Sitting on the couch, mindlessly watching TV, trying to forget about all the assignments piling up during my first week of school … who knew that inspiration would strike in this most unlikely of places? Eyes glazed over, mind numb, I glanced at the television and immediately saw the most mouth-watering dish I had seen in a long while. Now keep in mind, I’m most definitely a tart kind of gal — I’ve been known to brush cakes and even the occasional pie aside to try a particularly delicious-looking fruit tart. Despite this, I have never tried a savory tart … So, I was a bit skeptical when the hostess on the Food Network channel I was watching deemed the melty, flaky, steamy slice in front of her a spinach-olive tart. 
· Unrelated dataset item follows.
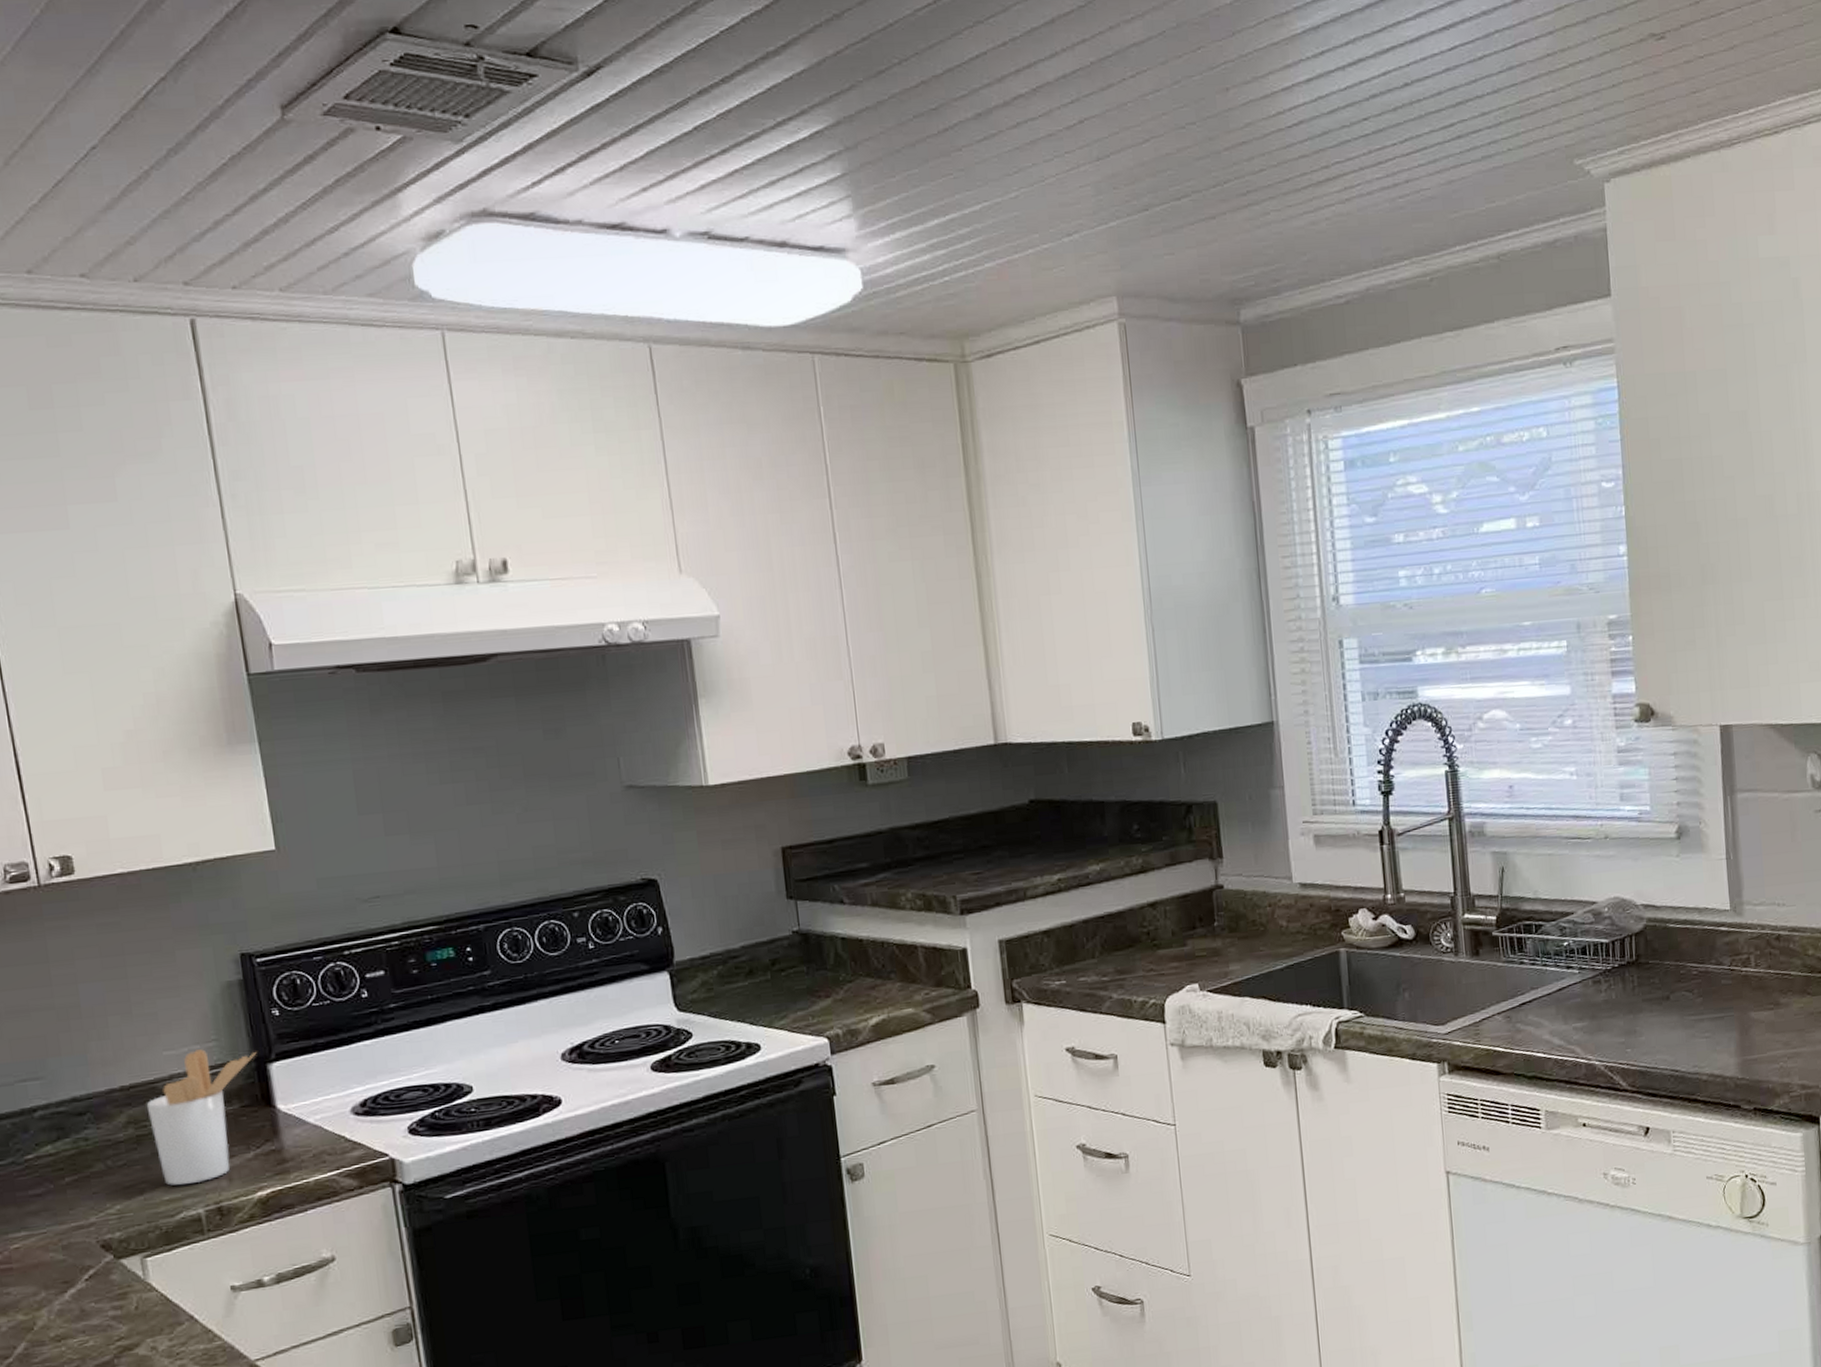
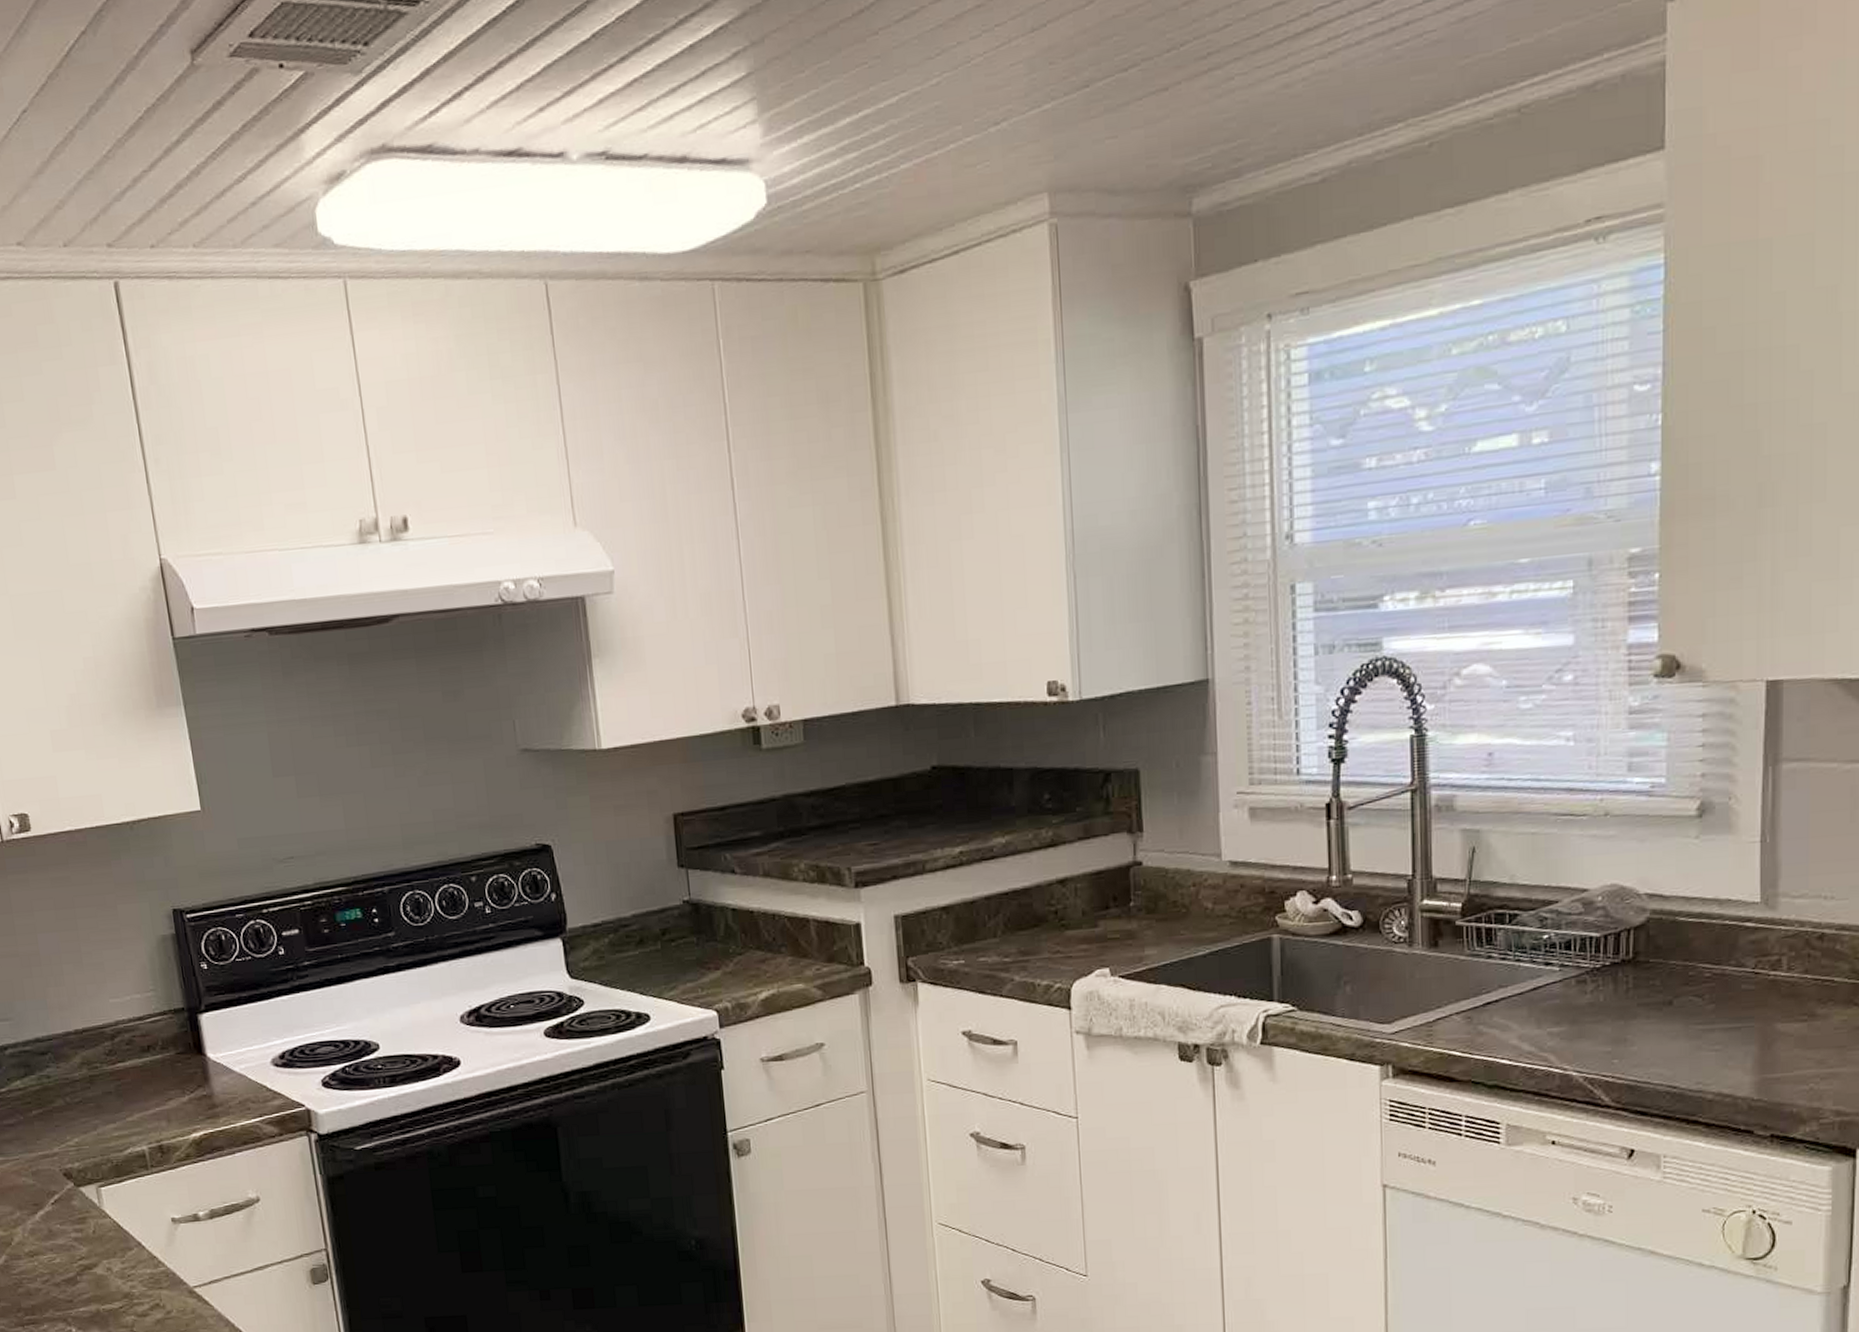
utensil holder: present [146,1049,257,1186] -> none [96,998,189,1123]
That skepticism, though, didn’t stop me from mentally bookmarking the meal to try later. I made a few adjustments to the recipes I found online for Greek tarta spanaki, opting to use pastry sheets rather than the traditional phyllo dough, adding in some Kalamata olives for an extra kick  and mirroring the approach for spanakopita instead (closed rather than open-faced). The result? One of the best tarts — sweet or savory — that I’ve ever baked!

Bethany Clements / Daily Nexus

Spinach-Olive Spanakopita

(Adapted from “Tarta Spanaki”)

This recipe is meant to serve 6 (but can definitely last for longer if served alongside other courses/sides!)

Prep time: ~ 20 minutes

Cook time: 45 minutes

Total time: ~ 65 minutes 


  • 2 tablespoons extra-virgin olive oil
  • 2 cups of green onion (could be alternated with leeks)
  • 1 medium-sized onion (chopped)
  • 2 sticks of celery (chopped) (optional)
  • 2 garlic cloves (chopped)
  • 2 lbs fresh spinach, trimmed and chopped
  • ½ cup Kalamata olives (chopped)
  • Salt and pepper
  • 1 lb fresh ricotta cheese
  • 3 large eggs
  • 2 sheets of puff pastry (You can also opt to use one, if you want to try an open-faced tart)
  • Flour as needed
  • A pinch of chives (chopped)


  1. Preheat the oven to 375 degrees Fahrenheit.
  2. Heat the olive oil in a large frying pan over medium heat.
  3. Chop green onions, onions and celery, and add them to the olive oil. Sauté for about five minutes, stirring occasionally until vegetables are wilted.
  4. Stir in the garlic. Continue to sauté for around one minute.
  5. Steam fresh spinach in a steamer basket until wilted — about eight minutes — and add it to the green onion mixture.
  6. Place the mixture in a colander and press with the back of a large spoon/spatula until liquid drains out. Transfer to a bowl.
  7. In a separate bowl, whisk together the two eggs and stir in the ricotta cheese until combined.
  8. Slowly add the ricotta mixture to the bowl with the spinach-and-green onion mixture, stirring well. Season to taste.
  9. Unwrap the puff pastry sheet onto a clean, lightly floured surface. Use a rolling pin to roll it open a little, so that it is larger than the circumference of the tart pan you are using.
  10. Cover the tart pan with parchment paper and transfer the dough into the tart pan.
  11. Fill the tart with the spinach mixture, then roll the excess puff pastry dough around the circumference of the pan to form a rim.
  12. Because some members of my family don’t like olives, I added the chopped olives on half of the dish at this point. Alternatively, you can mix the olives in with the cheese-and-egg mixture if you’d like them in the filling.
  13. Roll the other sheet of puff pastry just as you did with the first one and use it as a top layer of crust for your dish (optional, you can also leave it open-faced for more of a tart-like appearance). Bunch in the excess dough to create a rim of crust around the pie dish. (To designate the half of the dish that had olives, I put more chopped olives on the top of that half of the crust as well.)
  14. In a small bowl, whisk the white of the remaining egg and brush the top layer of crust (or the uncovered part of the filling).
  15. Bake for about 45 minutes, until the dough is set and golden. 
  16. Remove the tart from the oven and let it sit for 10 minutes before serving. Garnish with chopped chives and enjoy!

Bethany Clements / Daily Nexus

While I ended up with more of a traditional spinach pie, I’m sure that leaving the dish as an open-faced tart would be just as delicious. The filling, too, can be altered to your liking — I added celery, sprinkled chives on top and limited the olives to half the dish due to my family’s preferences. (Make sure to share your own twists on Instagram by tagging @ucsbonthemenu!) 

Eat a slice of your tart on its own, grab it for a quick snack  or serve it alongside other traditional Greek dishes for a meal laced with vivid flavors. I know I personally will be snatching leftovers for lunch this whole week! Whenever and wherever you choose to sneak a bite of your spinach-olive spanakopita, there’s no doubt that its buttery, flaky crust and rich, savory filling will leave you entranced after just a single bite.